This year, 105 Australians have died from the flu.
26 Victorians.
25 Queenslanders.
37 New South Welshman.
17 South Australians.
Annique’s 61-year-old uncle Mark was one of these numbers.
He died one week ago.
Listen to Annique’s story on The Quicky. Post continues after podcast.
“I might be coming down with something,” Mark had told Annique when she’d invited him around on Mother’s Day. “I feel a bit off.”
Three days later, the family checked in on him. “Do you need anything?” they asked.
“No no, I am fine, I don’t want you to catch it, but I am definitely out of the woods, I feel so much better, I am going to cook up a nice meal tonight,” he replied.
Two days later, he collapsed in the bathroom.
The next morning he was in the ICU on life support.

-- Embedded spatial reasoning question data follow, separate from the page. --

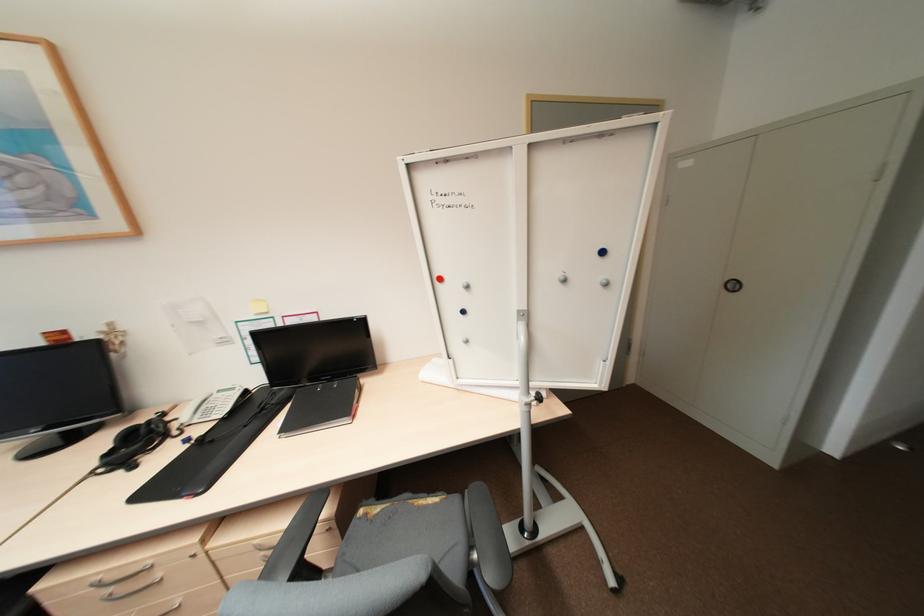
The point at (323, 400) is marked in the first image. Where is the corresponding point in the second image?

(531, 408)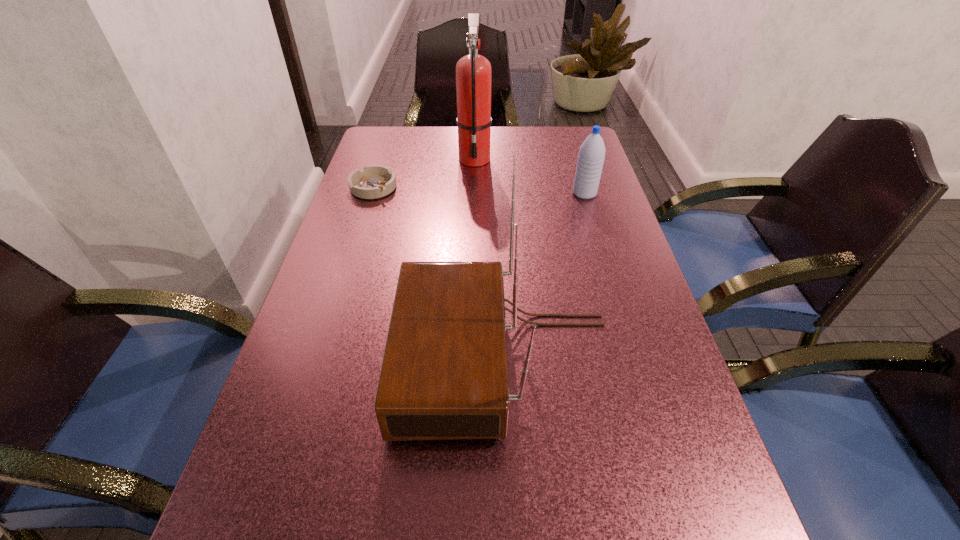
Find the location of `the tallest object`. the tallest object is located at coordinates (473, 72).

Locate an element on the screen. fire extinguisher is located at coordinates (473, 72).

Find the location of a particular element. The width and height of the screenshot is (960, 540). radio_receiver is located at coordinates (444, 376).

Where is `the nearest object`? Image resolution: width=960 pixels, height=540 pixels. the nearest object is located at coordinates (444, 376).

Find the location of a particular element. water bottle is located at coordinates (591, 156).

In order to click on the rightmost object in this screenshot , I will do `click(591, 156)`.

I want to click on ashtray, so point(375,181).

Find the location of a particular element. This screenshot has width=960, height=540. the shortest object is located at coordinates (375, 181).

The image size is (960, 540). What are the coordinates of `vacant space positioned on the hose direction of the tallest object` in the screenshot? It's located at (473, 221).

Identify the location of free space located on the front panel of the radio_receiver. The width and height of the screenshot is (960, 540). (372, 357).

“His kidneys are failing,” the family was told by Mark’s shocked doctor who had only done a full panel of normal bloods two weeks earlier.
The next day, Sunday, he started to turn blue.
“We couldn’t fathom what we were looking at, just a week ago he was uncle Mark, he was bubbly, he was bright,” Annique told The Quicky.
On the Monday, the family was told to say goodbye, and made the excruciating decision to remove his life support tubes.
Mark took one breath, and died.
The cruel irony was he had booked in for his flu shot that very day.
In two weeks, Mark came down with and died from influenza A.
It’s highly contagious and can be spread to anyone in a six foot radius in one cough or sneeze.
Health authorities around the country are begging Australians to get the flu shot.
Diagnoses are currently twice the five year average and that’s just counting those who are going to their GP.
Why is it so high?
Because the flu is ever evolving and hard to predict year on year.
“The influenza vaccine is designed to cover all the strains of the virus that cause illness but they come in many different types,” Professor Kanta Subbarao from the World Health Organisation’s collaborative centre for influenza research told The Quicky.